=== Passage to read ===

El Chocolate, “Entrañas de mi cuerpo”
These days, releasing music albums with specific titles seems completely normal.
These days, releasing music albums with specific titles seems completely normal. However, this wasn’t always the norm: discography experts used to refer to any given album by its record label and catalog number. A good example of this is the LP in today’s article, which has no title and was released by the Belter record label with the catalogue number 22.284, so it’s would be known as Belter (22.284). However, to avoid technicalities, aficionados often refer to such albums by the name of its first track, and that’s what I’ve done here.
“Entrañas de mi cuerpo” is the first LP of Antonio Núñez Montoya El Chocolate (b. Jerez de la Frontera, 1930 – d. Seville, 2005). Previously, Antonio had recorded a series of wonderful EPs, the first one in 1963, accompanied by the guitars of Paco Aguilera and Félix de Utrera, another six EPs accompanied by Melchor de Marchena in the years 1964 and 1965, and six more EPs accompanied by Niño Ricardo in the years 1966 y 1967, definitely recommended. Thus, we get to 1968, when Chocolate brings us another sublime record, the album we’re featuring in this article. In this occasion, the cantaor performed with the guitars of Manolo de Brenes and Antonio de Sanlúcar, which perfectly wrap Antonio’s deep cante throughout ten tracks.
On the album’s back cover, there is a short text written by the late flamenco critic Miguel Acal:
“Defining Antonio Núñez Montoya ‘Chocolate’ is very difficult. In our opinion (shared by a multitude of aficionados), Chocolate is the best example of the ‘duende cantaor’. Chocolate’s cante may no be precise, measured to the millionth part, but his cante reveals a man devoted to an art. Chocolate doesn’t sing with his throat, he sings with his heart, with his eyes, with his hands… His whole being sings, not just his voice. Gypsy to the bone, he mixes in his soul the grace of having been born in Jerez and the duende of having grown up in Seville’s Alameda de Hércules during cante’s golden age. Chocolate has come from afar, and he’ll go far. He passed by, with anguish, touching us with a sorrowful duende or a joyful angel. The depth of Antonio Núñez ‘s sorrow is perhaps the expression of Gypsy sorrow, suppressed for many years. Yet, the intensity of his singing’s joy, his angel, can erase the pain of betrayal. Chocolate spills out sugar. The mystery of cante’s duende takes hold of his soul, shaking it. This is perhaps the most perfect definition of Antonio Núñez. Genius: that’s what Chocolate is”.

===

→ Job 1
In the records, rewrite everything from the start down to the line containing "Changement ballon eau", substituting "cumulus" for "ballon" and keeping the rest unchanged. Leave the pictures out of your answer.

=== The records ===

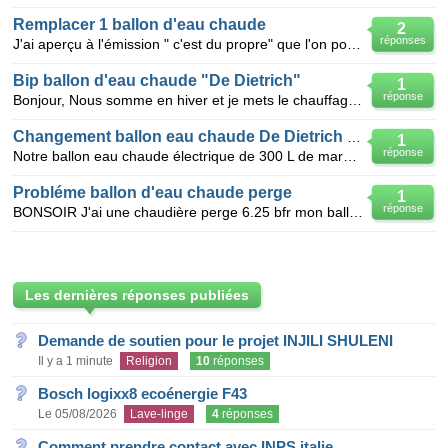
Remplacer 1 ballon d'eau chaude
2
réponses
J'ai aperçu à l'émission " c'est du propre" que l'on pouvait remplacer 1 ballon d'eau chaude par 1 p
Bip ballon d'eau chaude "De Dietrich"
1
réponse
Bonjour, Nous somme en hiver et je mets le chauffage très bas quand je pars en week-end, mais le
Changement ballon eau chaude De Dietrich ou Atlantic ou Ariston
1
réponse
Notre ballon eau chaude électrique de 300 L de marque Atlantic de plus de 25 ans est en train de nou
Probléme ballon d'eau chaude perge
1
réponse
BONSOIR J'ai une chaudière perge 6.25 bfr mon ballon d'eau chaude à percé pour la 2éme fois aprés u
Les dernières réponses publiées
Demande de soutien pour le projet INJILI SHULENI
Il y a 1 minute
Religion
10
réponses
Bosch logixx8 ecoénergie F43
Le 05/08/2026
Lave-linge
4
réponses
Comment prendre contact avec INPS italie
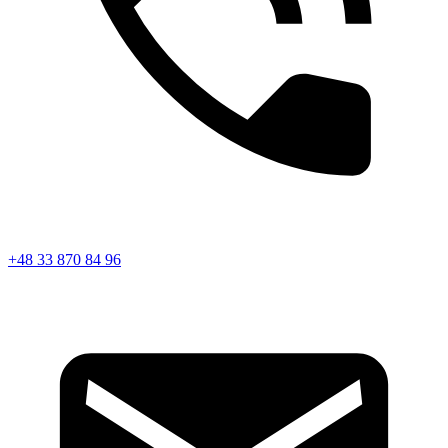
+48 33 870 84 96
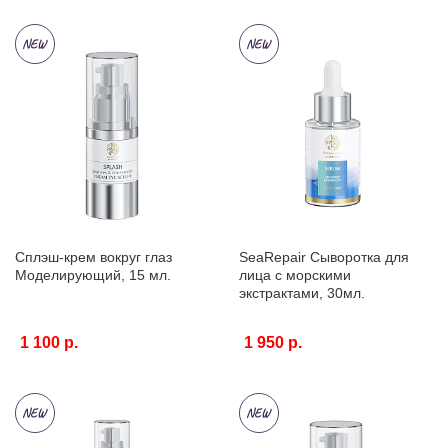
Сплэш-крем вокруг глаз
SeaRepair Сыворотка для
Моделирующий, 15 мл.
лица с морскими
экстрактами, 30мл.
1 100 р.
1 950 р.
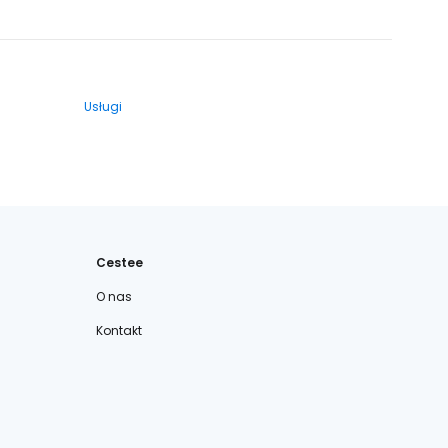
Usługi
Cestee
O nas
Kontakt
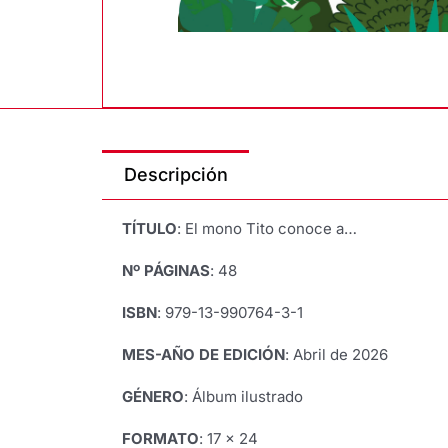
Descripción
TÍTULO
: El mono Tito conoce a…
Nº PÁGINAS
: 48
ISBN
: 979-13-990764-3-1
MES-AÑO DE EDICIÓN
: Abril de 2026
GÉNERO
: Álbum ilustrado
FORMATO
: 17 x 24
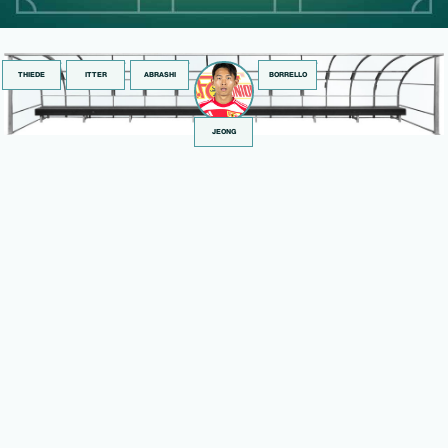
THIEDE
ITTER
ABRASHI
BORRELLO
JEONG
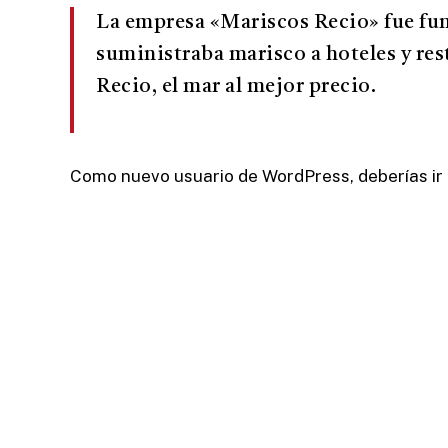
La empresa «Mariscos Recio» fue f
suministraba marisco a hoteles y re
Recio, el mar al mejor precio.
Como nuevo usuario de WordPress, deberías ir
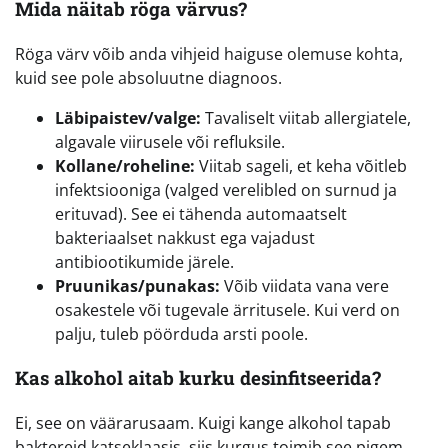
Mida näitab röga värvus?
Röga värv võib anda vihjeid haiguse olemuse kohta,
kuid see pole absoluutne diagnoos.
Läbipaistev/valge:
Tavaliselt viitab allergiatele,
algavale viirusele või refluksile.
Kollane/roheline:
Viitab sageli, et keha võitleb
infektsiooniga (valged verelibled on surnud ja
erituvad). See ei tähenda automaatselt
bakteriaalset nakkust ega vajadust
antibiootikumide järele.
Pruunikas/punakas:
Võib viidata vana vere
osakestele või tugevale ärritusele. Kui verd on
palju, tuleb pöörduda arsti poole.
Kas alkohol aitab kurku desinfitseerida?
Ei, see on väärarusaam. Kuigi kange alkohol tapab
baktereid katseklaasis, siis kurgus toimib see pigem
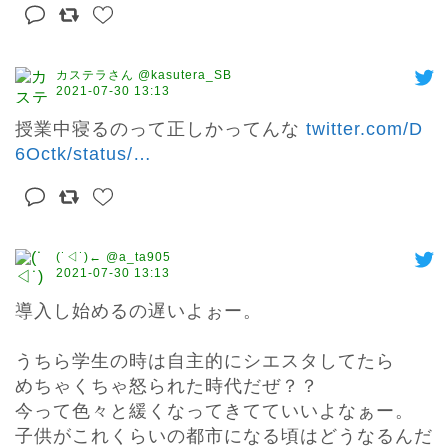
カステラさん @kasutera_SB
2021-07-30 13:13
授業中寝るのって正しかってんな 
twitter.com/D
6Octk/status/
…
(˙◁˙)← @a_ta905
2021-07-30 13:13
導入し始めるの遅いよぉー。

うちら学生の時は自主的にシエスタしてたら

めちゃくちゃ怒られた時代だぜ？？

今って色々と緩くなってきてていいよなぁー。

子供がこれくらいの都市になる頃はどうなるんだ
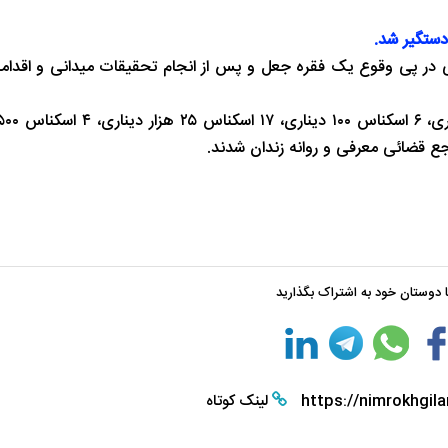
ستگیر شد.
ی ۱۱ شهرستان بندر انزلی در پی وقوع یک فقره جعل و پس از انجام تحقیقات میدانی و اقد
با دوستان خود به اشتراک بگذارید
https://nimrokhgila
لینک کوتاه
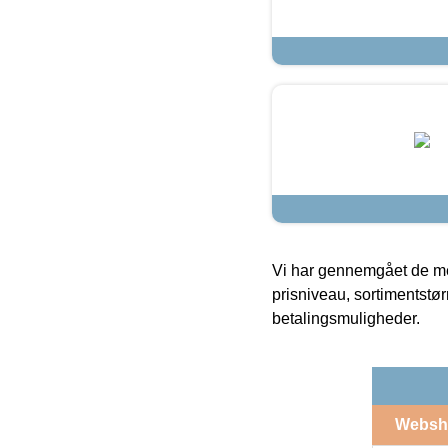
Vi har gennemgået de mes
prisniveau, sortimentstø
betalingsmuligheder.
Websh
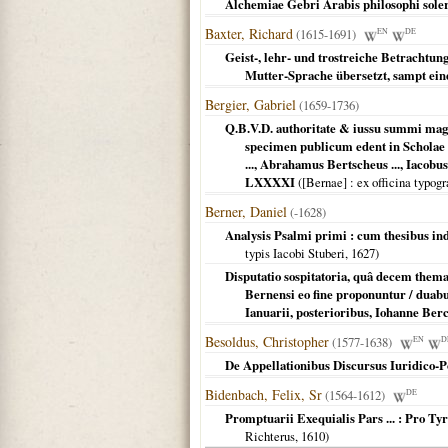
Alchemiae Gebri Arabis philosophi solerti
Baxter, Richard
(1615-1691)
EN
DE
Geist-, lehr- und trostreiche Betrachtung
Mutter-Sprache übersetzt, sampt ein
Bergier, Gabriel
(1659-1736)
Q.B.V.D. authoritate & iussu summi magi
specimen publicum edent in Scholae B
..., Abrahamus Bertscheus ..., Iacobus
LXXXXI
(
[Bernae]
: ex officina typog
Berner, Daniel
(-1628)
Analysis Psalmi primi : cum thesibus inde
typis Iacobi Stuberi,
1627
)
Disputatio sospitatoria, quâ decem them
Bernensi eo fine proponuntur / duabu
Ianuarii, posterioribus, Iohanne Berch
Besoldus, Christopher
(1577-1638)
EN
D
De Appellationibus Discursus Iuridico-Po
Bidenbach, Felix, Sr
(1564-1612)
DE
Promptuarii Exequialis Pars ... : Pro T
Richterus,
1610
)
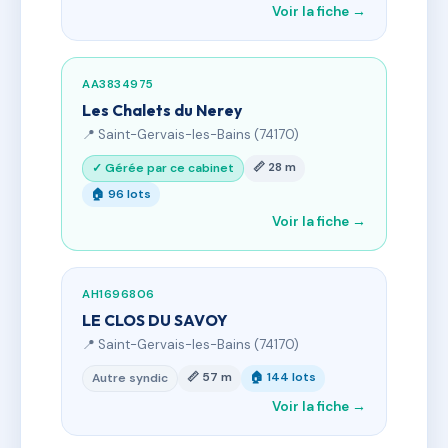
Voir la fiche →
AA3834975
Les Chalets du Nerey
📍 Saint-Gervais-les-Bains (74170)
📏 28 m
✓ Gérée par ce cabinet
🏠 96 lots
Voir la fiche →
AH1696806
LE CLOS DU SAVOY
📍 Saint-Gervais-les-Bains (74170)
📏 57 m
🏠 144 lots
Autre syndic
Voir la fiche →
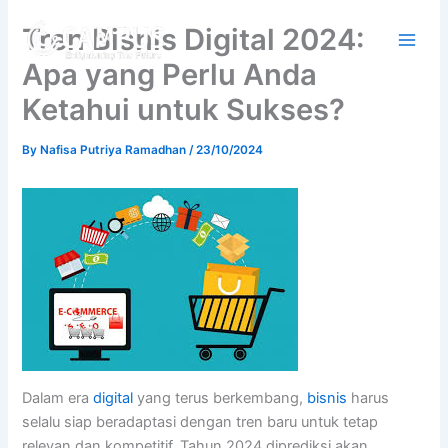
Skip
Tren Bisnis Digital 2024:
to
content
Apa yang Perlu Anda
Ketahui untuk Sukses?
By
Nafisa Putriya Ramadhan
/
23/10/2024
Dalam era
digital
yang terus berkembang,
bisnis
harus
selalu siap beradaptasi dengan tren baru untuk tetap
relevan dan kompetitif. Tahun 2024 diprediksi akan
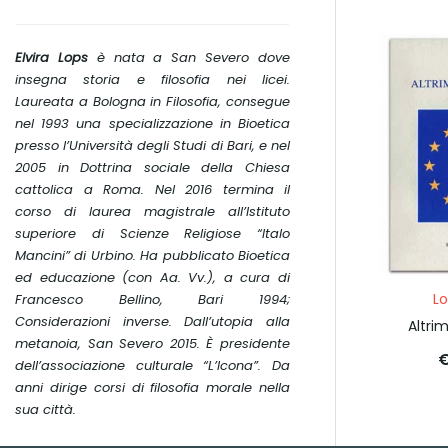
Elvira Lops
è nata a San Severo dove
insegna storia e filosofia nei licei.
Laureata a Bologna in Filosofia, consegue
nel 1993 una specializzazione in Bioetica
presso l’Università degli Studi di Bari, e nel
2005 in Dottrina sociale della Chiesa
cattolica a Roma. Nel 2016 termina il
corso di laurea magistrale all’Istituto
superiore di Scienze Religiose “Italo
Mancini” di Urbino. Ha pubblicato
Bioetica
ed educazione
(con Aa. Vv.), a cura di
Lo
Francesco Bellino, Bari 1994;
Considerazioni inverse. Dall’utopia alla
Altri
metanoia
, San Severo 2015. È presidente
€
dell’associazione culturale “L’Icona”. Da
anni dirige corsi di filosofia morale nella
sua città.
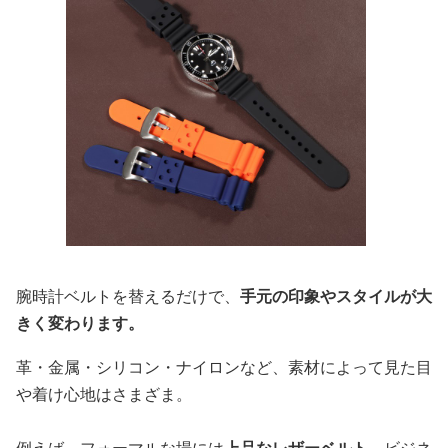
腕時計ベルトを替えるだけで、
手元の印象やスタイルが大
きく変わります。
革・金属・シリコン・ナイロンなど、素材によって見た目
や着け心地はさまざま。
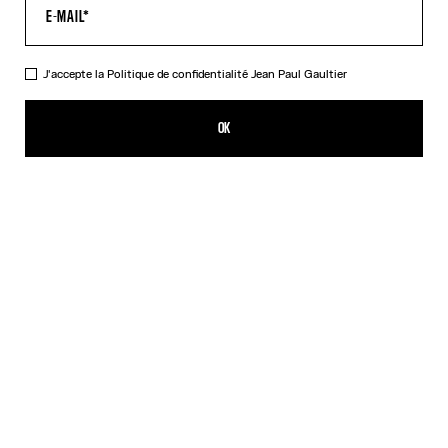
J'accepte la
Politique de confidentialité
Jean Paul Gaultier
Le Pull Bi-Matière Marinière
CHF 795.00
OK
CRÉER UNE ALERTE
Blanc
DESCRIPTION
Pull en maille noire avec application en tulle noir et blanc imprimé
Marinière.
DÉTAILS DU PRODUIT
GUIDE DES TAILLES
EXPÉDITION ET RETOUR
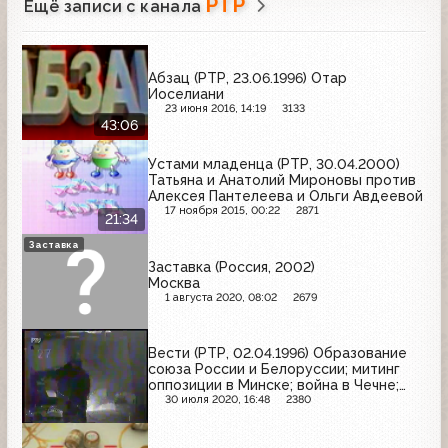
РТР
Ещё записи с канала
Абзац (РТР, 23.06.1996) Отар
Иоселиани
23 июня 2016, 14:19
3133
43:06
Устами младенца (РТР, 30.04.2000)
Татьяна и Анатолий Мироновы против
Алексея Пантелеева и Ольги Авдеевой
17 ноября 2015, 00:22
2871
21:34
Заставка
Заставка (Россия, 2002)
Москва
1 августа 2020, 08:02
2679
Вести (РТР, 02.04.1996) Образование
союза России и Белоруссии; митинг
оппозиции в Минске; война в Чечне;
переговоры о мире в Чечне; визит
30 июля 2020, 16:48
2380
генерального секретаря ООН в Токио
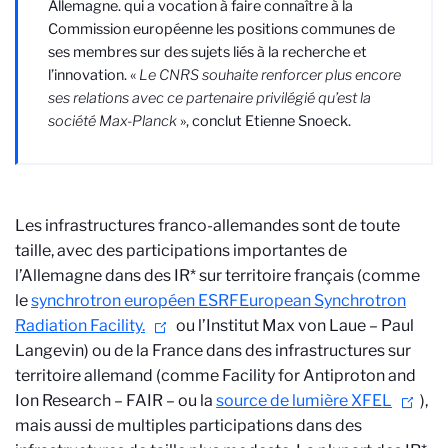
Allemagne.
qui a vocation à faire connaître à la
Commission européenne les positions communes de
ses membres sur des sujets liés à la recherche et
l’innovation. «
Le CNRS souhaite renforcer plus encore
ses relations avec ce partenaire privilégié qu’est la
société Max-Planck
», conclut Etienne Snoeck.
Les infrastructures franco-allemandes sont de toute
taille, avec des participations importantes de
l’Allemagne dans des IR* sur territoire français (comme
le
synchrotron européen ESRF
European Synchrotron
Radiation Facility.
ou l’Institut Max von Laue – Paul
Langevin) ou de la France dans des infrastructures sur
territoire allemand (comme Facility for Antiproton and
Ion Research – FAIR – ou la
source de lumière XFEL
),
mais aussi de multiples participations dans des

===

→ Job 2
In one to three sentences, explain why the article on El Chocolate's first LP calls the album "Entrañas de mi cuerpo."

→ Problem solution 1
Remplacer 1 cumulus d'eau chaude
2
réponses
J'ai aperçu à l'émission " c'est du propre" que l'on pouvait remplacer 1 cumulus d'eau chaude par 1 p
Bip cumulus d'eau chaude "De Dietrich"
1
réponse
Bonjour, Nous somme en hiver et je mets le chauffage très bas quand je pars en week-end, mais le
Changement cumulus eau chaude De Dietrich ou Atlantic ou Ariston

→ Problem solution 2
The LP has no title and would otherwise be known by its label and catalog number, Belter (22.284). To avoid technicalities, aficionados often refer to such albums by the name of the first track, and the author follows that practice.